In the recent months, a number of papers have been published to remedy some of these issues. This includes techniques to battle the limited vocabulary problem, and of using monolingual data to improve the performance. As recently as Monday evening (Sept 26), Google uploaded a paper on their implementation of these ideas, where they claim performance on par with human translators, both counted in BLEU scores, and in human evaluations.
During this talk, I'll go through the ideas behind these recent papers.
ACL overview: Overview talk about some important impressions from ACL 2016.
Assisting Discussion Forum Users using Deep Recurrent Neural Networks: A presentation of our work on a virtual assistant for discussion forum users. The recurrent neural assistant was evaluated in a user evaluation in a realistic discussion forum setting within an IT consultant company. For more information, see publications.
Modelling the World with Deep Learning: An introduction to Deep Artificial Neural Networks and their applications within image recognition, natural language processing, and reinforcement learning.
Recognizing Entities and Assisting Discussion Forum Users using Neural Networks: Recurrent Neural Networks can model sequences of arbitrary lengths, and have been successfully applied to tasks such as language modelling, machine translation, sequence labelling, and sentiment analysis. In this this talk, I gave an overview of some ongoing research taking place in our group related to the technology. Firstly, a master thesis project in collaboration with the meetup host Findwise, concerning entity recognition in the medical domain in Swedish.
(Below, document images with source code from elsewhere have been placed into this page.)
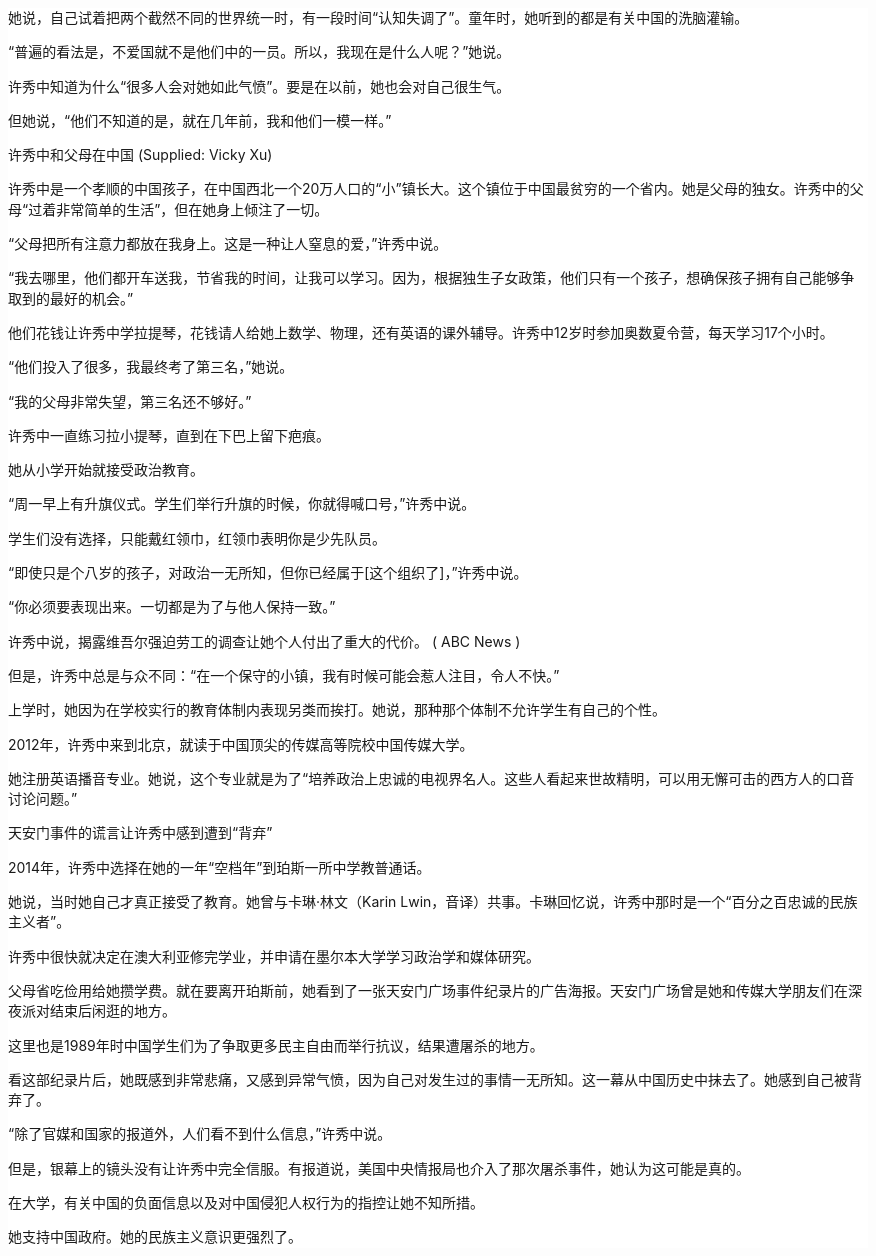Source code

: 她说，自己试着把两个截然不同的世界统一时，有一段时间“认知失调了”。童年时，她听到的都是有关中国的洗脑灌输。

“普遍的看法是，不爱国就不是他们中的一员。所以，我现在是什么人呢？”她说。

许秀中知道为什么“很多人会对她如此气愤”。要是在以前，她也会对自己很生气。

但她说，“他们不知道的是，就在几年前，我和他们一模一样。”

许秀中和父母在中国 (Supplied: Vicky Xu)

许秀中是一个孝顺的中国孩子，在中国西北一个20万人口的“小”镇长大。这个镇位于中国最贫穷的一个省内。她是父母的独女。许秀中的父母“过着非常简单的生活”，但在她身上倾注了一切。

“父母把所有注意力都放在我身上。这是一种让人窒息的爱，”许秀中说。

“我去哪里，他们都开车送我，节省我的时间，让我可以学习。因为，根据独生子女政策，他们只有一个孩子，想确保孩子拥有自己能够争取到的最好的机会。”

他们花钱让许秀中学拉提琴，花钱请人给她上数学、物理，还有英语的课外辅导。许秀中12岁时参加奥数夏令营，每天学习17个小时。

“他们投入了很多，我最终考了第三名，”她说。

“我的父母非常失望，第三名还不够好。”

许秀中一直练习拉小提琴，直到在下巴上留下疤痕。

她从小学开始就接受政治教育。

“周一早上有升旗仪式。学生们举行升旗的时候，你就得喊口号，”许秀中说。

学生们没有选择，只能戴红领巾，红领巾表明你是少先队员。

“即使只是个八岁的孩子，对政治一无所知，但你已经属于[这个组织了]，”许秀中说。

“你必须要表现出来。一切都是为了与他人保持一致。”

许秀中说，揭露维吾尔强迫劳工的调查让她个人付出了重大的代价。 ( ABC News )

但是，许秀中总是与众不同：“在一个保守的小镇，我有时候可能会惹人注目，令人不快。”

上学时，她因为在学校实行的教育体制内表现另类而挨打。她说，那种那个体制不允许学生有自己的个性。

2012年，许秀中来到北京，就读于中国顶尖的传媒高等院校中国传媒大学。

她注册英语播音专业。她说，这个专业就是为了“培养政治上忠诚的电视界名人。这些人看起来世故精明，可以用无懈可击的西方人的口音讨论问题。”

天安门事件的谎言让许秀中感到遭到“背弃”

2014年，许秀中选择在她的一年“空档年”到珀斯一所中学教普通话。

她说，当时她自己才真正接受了教育。她曾与卡琳·林文（Karin Lwin，音译）共事。卡琳回忆说，许秀中那时是一个“百分之百忠诚的民族主义者”。

许秀中很快就决定在澳大利亚修完学业，并申请在墨尔本大学学习政治学和媒体研究。

父母省吃俭用给她攒学费。就在要离开珀斯前，她看到了一张天安门广场事件纪录片的广告海报。天安门广场曾是她和传媒大学朋友们在深夜派对结束后闲逛的地方。

这里也是1989年时中国学生们为了争取更多民主自由而举行抗议，结果遭屠杀的地方。

看这部纪录片后，她既感到非常悲痛，又感到异常气愤，因为自己对发生过的事情一无所知。这一幕从中国历史中抹去了。她感到自己被背弃了。

“除了官媒和国家的报道外，人们看不到什么信息，”许秀中说。

但是，银幕上的镜头没有让许秀中完全信服。有报道说，美国中央情报局也介入了那次屠杀事件，她认为这可能是真的。

在大学，有关中国的负面信息以及对中国侵犯人权行为的指控让她不知所措。

她支持中国政府。她的民族主义意识更强烈了。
Secondly, the effort to build a system to give useful feedback to users in a discussion forum.
Neural Attention Models: In artificial neural networks, attention models allow the system to focus on certain parts of the input. This has shown to improve model accuracy in a number of applications. In image caption generation, attention models help to guide the model towards the parts of the image currently of interest. In neural machine translation, the attention mechanism gives the model an alignment of the words between the source sequence and the target sequence. In this talk, we'll go through the basic ideas and workings of attention models, both for recurrent networks and for convolutional networks. In conclusion, we will see some recent papers that applies attention mechanisms to solve different tasks in natural language processing and computer vision.
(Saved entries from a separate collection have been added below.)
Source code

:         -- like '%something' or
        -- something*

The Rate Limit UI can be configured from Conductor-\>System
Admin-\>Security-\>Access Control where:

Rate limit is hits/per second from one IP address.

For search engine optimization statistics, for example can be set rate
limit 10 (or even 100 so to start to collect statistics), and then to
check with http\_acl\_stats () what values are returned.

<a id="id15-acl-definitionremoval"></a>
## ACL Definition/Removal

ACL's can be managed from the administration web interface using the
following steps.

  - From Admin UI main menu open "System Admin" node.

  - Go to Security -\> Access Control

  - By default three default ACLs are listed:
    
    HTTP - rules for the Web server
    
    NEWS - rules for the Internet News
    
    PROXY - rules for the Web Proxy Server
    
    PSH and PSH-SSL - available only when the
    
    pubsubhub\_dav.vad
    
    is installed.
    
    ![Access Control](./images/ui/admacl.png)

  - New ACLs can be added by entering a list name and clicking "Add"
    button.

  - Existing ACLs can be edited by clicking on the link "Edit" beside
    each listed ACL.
Recurrent Networks and Sequence Labelling: An introduction to character-based recurrent neural networks andhow they can be used for sequence labeling.
Machine Learning on GPUs using Torch7: An introduction to GPU computing from the machine learning perspective. I presented a survey of three different libraries: Theano, Torch, and Tensorflow. The first two libraries have backends both for CPUs and GPUs. TensorFlow has a more flexible backend, and also allows distributed computing on clusters. The talk also included a discussion about throughput and arithmetic intensity, inspired by Adam Coates lecture at the Deep Learning Summer School 2015.
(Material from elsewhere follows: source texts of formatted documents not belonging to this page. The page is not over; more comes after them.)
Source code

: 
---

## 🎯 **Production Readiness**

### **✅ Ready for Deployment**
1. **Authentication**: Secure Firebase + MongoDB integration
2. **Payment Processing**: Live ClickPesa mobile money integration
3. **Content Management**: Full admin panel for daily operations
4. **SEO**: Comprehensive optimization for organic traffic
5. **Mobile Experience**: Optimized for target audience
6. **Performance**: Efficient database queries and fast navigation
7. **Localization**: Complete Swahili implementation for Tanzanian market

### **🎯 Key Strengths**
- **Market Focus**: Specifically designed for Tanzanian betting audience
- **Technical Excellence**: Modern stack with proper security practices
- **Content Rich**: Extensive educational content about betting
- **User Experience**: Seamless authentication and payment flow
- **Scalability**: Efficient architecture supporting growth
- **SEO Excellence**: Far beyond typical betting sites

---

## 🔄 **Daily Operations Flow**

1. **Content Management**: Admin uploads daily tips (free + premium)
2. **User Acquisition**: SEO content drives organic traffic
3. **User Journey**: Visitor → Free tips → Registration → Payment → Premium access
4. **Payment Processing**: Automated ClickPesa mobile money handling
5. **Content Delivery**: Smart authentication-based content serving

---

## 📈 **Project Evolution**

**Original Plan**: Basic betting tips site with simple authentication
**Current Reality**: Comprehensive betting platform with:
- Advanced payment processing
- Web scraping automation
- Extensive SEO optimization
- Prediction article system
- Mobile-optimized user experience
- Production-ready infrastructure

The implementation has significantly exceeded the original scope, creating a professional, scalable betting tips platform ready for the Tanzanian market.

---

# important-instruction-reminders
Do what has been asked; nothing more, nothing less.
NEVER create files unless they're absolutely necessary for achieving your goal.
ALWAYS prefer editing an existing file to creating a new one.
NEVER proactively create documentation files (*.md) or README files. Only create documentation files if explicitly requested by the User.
Deep Learning and Algorithms: A high-level overview of the field of algorithms, machine learning, and artificial intelligence. I talked about some recent advances in deep learning and gave an overview of the courses that the students can take at Chalmers.
Extractive Summarization by Aggregating Multiple Similarities: Poster presentation covering results in extractive multi-document summarization. For more information, see publications.
Automatic Multi-Document Summarization: An overview of techniques used for multi-document summarization, and a demonstration of the techniques developed in our group, based on kernel techniques and discrete optimization.
Automatic Multi-Document Summarization: Live demo of summarization techniques developed in our group at "Vetenskapsfestivalen" ("Science Festival").